Realistic shutdown code

See River's graceful shutdown example for what a realistic shutdown procedure might look like.

SIGINT/SIGTERM initiates soft stop, giving running jobs a chance to finish up.
After a second SIGINT/SIGTERM or 10 second timeout, a hard stop is initiated, instructing jobs to terminate immediately by cancelling their work contexts.
After a third SIGINT/SIGTERM or 10 second timeout, stops waiting and exits immediately.

Use of similar code would be appropriate for both local development, where a developer sending Ctrl+C (SIGINT) would start a soft stop and a second Ctrl+C do a hard stop, or on a platform like Heroku, which will send a SIGTERM and give programs 30 seconds to finish up (thus the 10 second timeouts for each phase).

sigintOrTerm := make(chan os.Signal, 1)
signal.Notify(sigintOrTerm, syscall.SIGINT, syscall.SIGTERM)

go func() {
    <-sigintOrTerm
    fmt.Printf("Received SIGINT/SIGTERM; initiating soft stop (try to wait for jobs to finish)\n")
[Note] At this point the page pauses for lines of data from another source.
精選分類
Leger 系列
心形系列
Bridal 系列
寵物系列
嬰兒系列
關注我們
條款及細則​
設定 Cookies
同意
    softStopCtx, softStopCtxCancel := context.WithTimeout(ctx, 10*time.Second)
    defer softStopCtxCancel()

    go func() {
        select {
        case <-sigintOrTerm:
            fmt.Printf("Received SIGINT/SIGTERM again; initiating hard stop (cancel everything)\n")
            softStopCtxCancel()
        case <-softStopCtx.Done():
            fmt.Printf("Soft stop timeout; initiating hard stop (cancel everything)\n")
        }
    }()

    err := riverClient.Stop(softStopCtx)
    if err != nil && !errors.Is(err, context.DeadlineExceeded) && !errors.Is(err, context.Canceled) {
        panic(err)
    }
    if err == nil {
        fmt.Printf("Soft stop succeeded\n")
        return
    }

    hardStopCtx, hardStopCtxCancel := context.WithTimeout(ctx, 10*time.Second)
    defer hardStopCtxCancel()

    // As long as all jobs respect context cancellation, StopAndCancel will
    // always work. However, in the case of a bug where a job blocks despite
    // being cancelled, it may be necessary to either ignore River's stop
    // result (what's shown here) or have a supervisor kill the process.
    err = riverClient.StopAndCancel(hardStopCtx)
    if err != nil && errors.Is(err, context.DeadlineExceeded) {
        fmt.Printf("Hard stop timeout; ignoring stop procedure and exiting unsafely\n")
    } else if err != nil {
        panic(err)
    }

    // hard stop succeeded
}()

<-riverClient.Stopped()